Glad this has reduced your error rate. I don't think the information in the attached issue is enough for us to repro. Any chance again we could get more detailed info and/or logs? I'm happy to supply you with email addresses if there's info you can share but don't want posted on the public internet

yanavlasov commented 1 month ago

I'm unable to recreate this problem using the repro case from @niloc132

@DerekTBrown from your last comment it is unclear to me if the problem is related to Envoy or not. If you think this is Envoy related, please provide a repro case, preferably without Istio involved. I think opening a new Issue would be best.

justinfx commented 1 month ago

In my case we were never able to actually isolate a repro. It would occur at random. But at this point we have been running a combination of this new fix feature via the envoy dev container image, and also a few configuration tweaks, and it has been running solid for 1.5 weeks. I do not know if it was the fix in this issue, or the tweaks we made to the config, but if it is no longer happening, I am not inclined to investigate any further

DerekTBrown commented 1 month ago

@DerekTBrown from your last comment it is unclear to me if the problem is related to Envoy or not. If you think this is Envoy related, please provide a repro case, preferably without Istio involved.
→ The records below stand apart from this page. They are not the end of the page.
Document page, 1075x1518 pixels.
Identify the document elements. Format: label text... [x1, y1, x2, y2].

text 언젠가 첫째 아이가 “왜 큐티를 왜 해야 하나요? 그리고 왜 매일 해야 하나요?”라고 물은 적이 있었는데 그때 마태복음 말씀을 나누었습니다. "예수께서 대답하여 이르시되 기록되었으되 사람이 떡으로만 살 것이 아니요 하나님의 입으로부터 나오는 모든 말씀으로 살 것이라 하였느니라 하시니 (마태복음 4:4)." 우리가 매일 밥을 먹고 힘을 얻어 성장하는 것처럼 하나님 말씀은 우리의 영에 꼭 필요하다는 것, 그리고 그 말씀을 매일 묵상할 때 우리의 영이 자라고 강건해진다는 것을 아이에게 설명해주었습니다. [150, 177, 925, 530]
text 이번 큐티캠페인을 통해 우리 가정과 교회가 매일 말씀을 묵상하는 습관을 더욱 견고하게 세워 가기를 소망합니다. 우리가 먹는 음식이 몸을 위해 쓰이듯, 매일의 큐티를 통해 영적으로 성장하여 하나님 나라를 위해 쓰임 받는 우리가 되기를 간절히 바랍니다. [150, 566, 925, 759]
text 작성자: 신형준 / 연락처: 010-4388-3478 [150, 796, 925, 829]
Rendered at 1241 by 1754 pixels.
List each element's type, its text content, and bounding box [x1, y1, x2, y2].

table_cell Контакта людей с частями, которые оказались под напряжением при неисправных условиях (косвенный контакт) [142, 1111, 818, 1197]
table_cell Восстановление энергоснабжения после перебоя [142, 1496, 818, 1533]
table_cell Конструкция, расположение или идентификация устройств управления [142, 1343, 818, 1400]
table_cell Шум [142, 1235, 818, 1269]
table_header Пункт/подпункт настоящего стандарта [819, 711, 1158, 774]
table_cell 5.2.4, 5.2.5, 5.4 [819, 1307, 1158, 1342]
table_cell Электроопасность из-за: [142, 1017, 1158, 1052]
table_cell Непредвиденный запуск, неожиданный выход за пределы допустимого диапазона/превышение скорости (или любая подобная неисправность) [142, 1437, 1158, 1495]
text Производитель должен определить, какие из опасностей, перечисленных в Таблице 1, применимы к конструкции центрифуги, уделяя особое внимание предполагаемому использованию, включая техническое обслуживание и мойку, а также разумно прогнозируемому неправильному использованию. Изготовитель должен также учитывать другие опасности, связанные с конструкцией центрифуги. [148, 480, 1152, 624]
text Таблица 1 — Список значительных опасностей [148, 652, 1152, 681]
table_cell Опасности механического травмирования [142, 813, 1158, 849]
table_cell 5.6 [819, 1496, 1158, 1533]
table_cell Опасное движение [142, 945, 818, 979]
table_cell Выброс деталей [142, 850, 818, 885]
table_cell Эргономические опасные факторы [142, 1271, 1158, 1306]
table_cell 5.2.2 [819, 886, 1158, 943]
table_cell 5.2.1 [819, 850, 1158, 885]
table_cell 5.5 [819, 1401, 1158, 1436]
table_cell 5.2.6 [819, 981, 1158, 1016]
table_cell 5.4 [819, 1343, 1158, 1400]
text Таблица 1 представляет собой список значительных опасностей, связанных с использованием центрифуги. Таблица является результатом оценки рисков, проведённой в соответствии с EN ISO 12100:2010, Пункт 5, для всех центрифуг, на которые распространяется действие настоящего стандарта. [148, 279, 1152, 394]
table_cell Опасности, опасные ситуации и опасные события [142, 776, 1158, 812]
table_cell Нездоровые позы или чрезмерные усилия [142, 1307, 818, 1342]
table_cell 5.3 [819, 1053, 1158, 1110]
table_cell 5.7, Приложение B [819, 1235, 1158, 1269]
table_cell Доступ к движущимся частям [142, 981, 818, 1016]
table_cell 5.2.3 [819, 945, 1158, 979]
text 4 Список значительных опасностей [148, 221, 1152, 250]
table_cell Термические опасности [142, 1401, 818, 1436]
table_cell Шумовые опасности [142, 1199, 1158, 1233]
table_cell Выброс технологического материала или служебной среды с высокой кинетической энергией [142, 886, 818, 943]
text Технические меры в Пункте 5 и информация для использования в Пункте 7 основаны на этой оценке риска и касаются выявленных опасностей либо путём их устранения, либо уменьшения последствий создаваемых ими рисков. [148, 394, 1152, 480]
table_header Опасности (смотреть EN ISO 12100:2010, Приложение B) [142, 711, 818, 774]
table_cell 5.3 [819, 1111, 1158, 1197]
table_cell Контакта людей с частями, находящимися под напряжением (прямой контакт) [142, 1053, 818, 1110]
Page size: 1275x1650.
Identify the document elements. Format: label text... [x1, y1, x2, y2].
I think opening a new Issue would be best.

I believe this issue has been resolved on the Envoy side. I was observing both this issue, and a separate issue with the same symptoms (i.e. no trailers), but coming directly from the application itself (https://github.com/grpc/grpc-go/issues/7623). Sorry for the false alarm.

justinfx commented 2 weeks ago

Is this part of a recent tagged release? I didnt see it.

alyssawilk commented 1 week ago

Yes, but AFIK still off by default as the change was high risk and internal testing is not complete.

justinfx commented 1 week ago

I see. FWIW we have been running the first dev container that contained the commit, since it was pushed, and have not experienced the issue since.